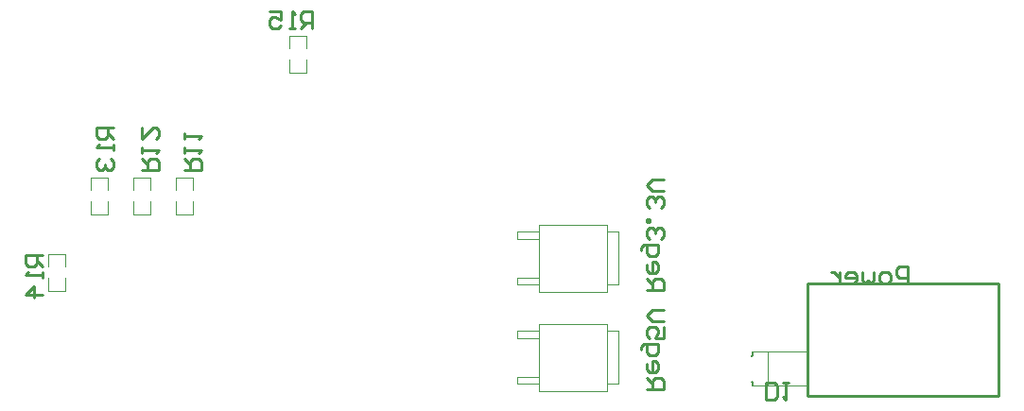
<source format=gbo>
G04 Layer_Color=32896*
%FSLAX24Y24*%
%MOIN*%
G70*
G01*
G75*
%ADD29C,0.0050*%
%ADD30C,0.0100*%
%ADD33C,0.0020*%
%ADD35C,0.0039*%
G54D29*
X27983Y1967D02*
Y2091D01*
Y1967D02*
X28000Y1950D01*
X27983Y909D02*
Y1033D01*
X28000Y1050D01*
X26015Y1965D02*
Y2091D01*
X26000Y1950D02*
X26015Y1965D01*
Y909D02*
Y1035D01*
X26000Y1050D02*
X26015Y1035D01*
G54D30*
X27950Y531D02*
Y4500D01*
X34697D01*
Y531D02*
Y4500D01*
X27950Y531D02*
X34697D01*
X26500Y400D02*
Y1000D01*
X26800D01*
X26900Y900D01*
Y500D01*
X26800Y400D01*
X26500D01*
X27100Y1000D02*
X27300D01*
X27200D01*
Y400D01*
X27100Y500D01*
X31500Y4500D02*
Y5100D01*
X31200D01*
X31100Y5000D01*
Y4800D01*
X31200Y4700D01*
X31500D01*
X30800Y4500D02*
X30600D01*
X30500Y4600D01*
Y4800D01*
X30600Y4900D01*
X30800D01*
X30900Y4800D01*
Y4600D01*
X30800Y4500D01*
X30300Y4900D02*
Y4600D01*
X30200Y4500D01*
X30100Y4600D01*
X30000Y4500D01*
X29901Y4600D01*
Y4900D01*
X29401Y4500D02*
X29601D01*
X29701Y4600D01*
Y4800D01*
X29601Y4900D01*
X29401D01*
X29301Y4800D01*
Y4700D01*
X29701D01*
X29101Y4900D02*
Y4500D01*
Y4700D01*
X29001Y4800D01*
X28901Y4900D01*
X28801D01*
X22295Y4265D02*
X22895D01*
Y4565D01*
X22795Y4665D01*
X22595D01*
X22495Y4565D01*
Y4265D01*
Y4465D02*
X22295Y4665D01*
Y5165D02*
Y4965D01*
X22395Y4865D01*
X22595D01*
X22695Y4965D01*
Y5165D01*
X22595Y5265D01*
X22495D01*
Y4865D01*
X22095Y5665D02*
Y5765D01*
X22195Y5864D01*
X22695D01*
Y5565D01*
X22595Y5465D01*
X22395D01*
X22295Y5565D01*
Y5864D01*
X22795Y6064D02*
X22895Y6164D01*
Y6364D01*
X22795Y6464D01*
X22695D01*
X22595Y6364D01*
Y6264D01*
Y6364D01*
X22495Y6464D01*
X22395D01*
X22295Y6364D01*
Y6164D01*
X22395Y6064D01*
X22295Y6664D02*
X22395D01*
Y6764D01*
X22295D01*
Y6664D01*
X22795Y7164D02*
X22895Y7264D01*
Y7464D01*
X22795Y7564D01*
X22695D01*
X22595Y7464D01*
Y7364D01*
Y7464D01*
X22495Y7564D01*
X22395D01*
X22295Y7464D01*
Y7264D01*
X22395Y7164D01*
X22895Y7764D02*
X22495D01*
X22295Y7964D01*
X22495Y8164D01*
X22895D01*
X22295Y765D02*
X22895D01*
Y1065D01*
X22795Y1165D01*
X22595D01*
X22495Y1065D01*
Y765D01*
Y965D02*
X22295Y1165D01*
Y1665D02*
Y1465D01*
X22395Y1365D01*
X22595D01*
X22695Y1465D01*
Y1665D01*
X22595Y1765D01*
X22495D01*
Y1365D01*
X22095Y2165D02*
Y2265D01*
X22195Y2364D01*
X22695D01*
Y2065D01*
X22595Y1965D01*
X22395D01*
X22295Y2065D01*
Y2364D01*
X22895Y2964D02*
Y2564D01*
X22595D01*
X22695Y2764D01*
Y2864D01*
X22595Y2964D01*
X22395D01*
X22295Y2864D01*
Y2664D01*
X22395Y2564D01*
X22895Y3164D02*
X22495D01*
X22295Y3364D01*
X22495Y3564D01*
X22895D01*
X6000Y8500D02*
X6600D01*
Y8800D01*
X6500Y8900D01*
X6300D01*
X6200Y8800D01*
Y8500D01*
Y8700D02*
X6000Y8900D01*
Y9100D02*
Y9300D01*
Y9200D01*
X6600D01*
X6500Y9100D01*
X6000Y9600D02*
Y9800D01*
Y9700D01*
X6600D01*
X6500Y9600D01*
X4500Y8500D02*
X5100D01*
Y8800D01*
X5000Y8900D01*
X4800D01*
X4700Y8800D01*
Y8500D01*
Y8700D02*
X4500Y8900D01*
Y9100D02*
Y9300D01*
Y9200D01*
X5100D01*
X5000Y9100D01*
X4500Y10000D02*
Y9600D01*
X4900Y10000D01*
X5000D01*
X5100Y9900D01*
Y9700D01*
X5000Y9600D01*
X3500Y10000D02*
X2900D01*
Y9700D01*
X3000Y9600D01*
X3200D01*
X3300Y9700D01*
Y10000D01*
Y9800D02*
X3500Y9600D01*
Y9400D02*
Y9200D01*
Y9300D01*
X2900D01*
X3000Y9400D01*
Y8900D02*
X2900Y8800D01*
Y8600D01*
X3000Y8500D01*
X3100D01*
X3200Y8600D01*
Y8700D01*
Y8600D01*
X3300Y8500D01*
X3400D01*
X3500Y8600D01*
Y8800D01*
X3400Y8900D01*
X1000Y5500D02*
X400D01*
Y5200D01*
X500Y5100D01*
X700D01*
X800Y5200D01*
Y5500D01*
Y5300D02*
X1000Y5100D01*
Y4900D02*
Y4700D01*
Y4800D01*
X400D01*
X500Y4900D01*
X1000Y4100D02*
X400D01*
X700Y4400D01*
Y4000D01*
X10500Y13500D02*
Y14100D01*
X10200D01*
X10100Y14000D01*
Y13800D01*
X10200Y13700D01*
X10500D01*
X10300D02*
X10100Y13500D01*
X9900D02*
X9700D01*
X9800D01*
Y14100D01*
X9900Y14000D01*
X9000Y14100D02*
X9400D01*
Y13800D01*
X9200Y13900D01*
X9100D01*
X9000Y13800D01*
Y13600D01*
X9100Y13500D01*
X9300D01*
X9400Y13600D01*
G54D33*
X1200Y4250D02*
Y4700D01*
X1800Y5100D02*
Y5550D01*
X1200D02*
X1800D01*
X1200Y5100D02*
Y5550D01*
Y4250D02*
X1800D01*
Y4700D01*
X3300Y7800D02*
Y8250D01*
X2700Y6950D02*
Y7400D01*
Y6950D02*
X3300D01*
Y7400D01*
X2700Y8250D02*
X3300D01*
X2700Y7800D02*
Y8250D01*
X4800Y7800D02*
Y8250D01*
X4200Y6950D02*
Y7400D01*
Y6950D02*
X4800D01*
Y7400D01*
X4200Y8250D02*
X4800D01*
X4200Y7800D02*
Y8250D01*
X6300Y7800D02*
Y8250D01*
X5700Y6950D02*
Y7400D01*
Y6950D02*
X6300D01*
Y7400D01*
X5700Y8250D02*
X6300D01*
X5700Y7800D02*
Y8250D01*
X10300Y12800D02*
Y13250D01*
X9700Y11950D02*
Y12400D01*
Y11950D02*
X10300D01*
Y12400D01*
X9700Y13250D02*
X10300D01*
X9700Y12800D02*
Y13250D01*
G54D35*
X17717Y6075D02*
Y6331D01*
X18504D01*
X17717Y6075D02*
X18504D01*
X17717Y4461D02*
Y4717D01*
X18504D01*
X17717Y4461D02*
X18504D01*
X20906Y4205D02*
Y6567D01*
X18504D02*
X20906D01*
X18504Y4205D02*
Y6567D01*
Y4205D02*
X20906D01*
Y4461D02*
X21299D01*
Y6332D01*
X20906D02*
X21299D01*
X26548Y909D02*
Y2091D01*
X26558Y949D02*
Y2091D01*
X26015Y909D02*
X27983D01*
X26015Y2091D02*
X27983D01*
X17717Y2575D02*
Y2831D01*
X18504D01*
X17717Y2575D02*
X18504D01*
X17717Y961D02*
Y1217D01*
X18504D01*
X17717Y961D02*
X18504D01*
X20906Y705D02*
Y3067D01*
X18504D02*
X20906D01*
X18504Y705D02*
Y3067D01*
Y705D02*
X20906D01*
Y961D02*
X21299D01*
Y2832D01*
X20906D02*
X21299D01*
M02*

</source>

# Exercise instructions:
Begin at the first line of the records and please reproduce every line exactly through the one containing "X30600Y4900D01*", leaving all pictures out.

# Answer to the exercise:
<source format=gbo>
G04 Layer_Color=32896*
%FSLAX24Y24*%
%MOIN*%
G70*
G01*
G75*
%ADD29C,0.0050*%
%ADD30C,0.0100*%
%ADD33C,0.0020*%
%ADD35C,0.0039*%
G54D29*
X27983Y1967D02*
Y2091D01*
Y1967D02*
X28000Y1950D01*
X27983Y909D02*
Y1033D01*
X28000Y1050D01*
X26015Y1965D02*
Y2091D01*
X26000Y1950D02*
X26015Y1965D01*
Y909D02*
Y1035D01*
X26000Y1050D02*
X26015Y1035D01*
G54D30*
X27950Y531D02*
Y4500D01*
X34697D01*
Y531D02*
Y4500D01*
X27950Y531D02*
X34697D01*
X26500Y400D02*
Y1000D01*
X26800D01*
X26900Y900D01*
Y500D01*
X26800Y400D01*
X26500D01*
X27100Y1000D02*
X27300D01*
X27200D01*
Y400D01*
X27100Y500D01*
X31500Y4500D02*
Y5100D01*
X31200D01*
X31100Y5000D01*
Y4800D01*
X31200Y4700D01*
X31500D01*
X30800Y4500D02*
X30600D01*
X30500Y4600D01*
Y4800D01*
X30600Y4900D01*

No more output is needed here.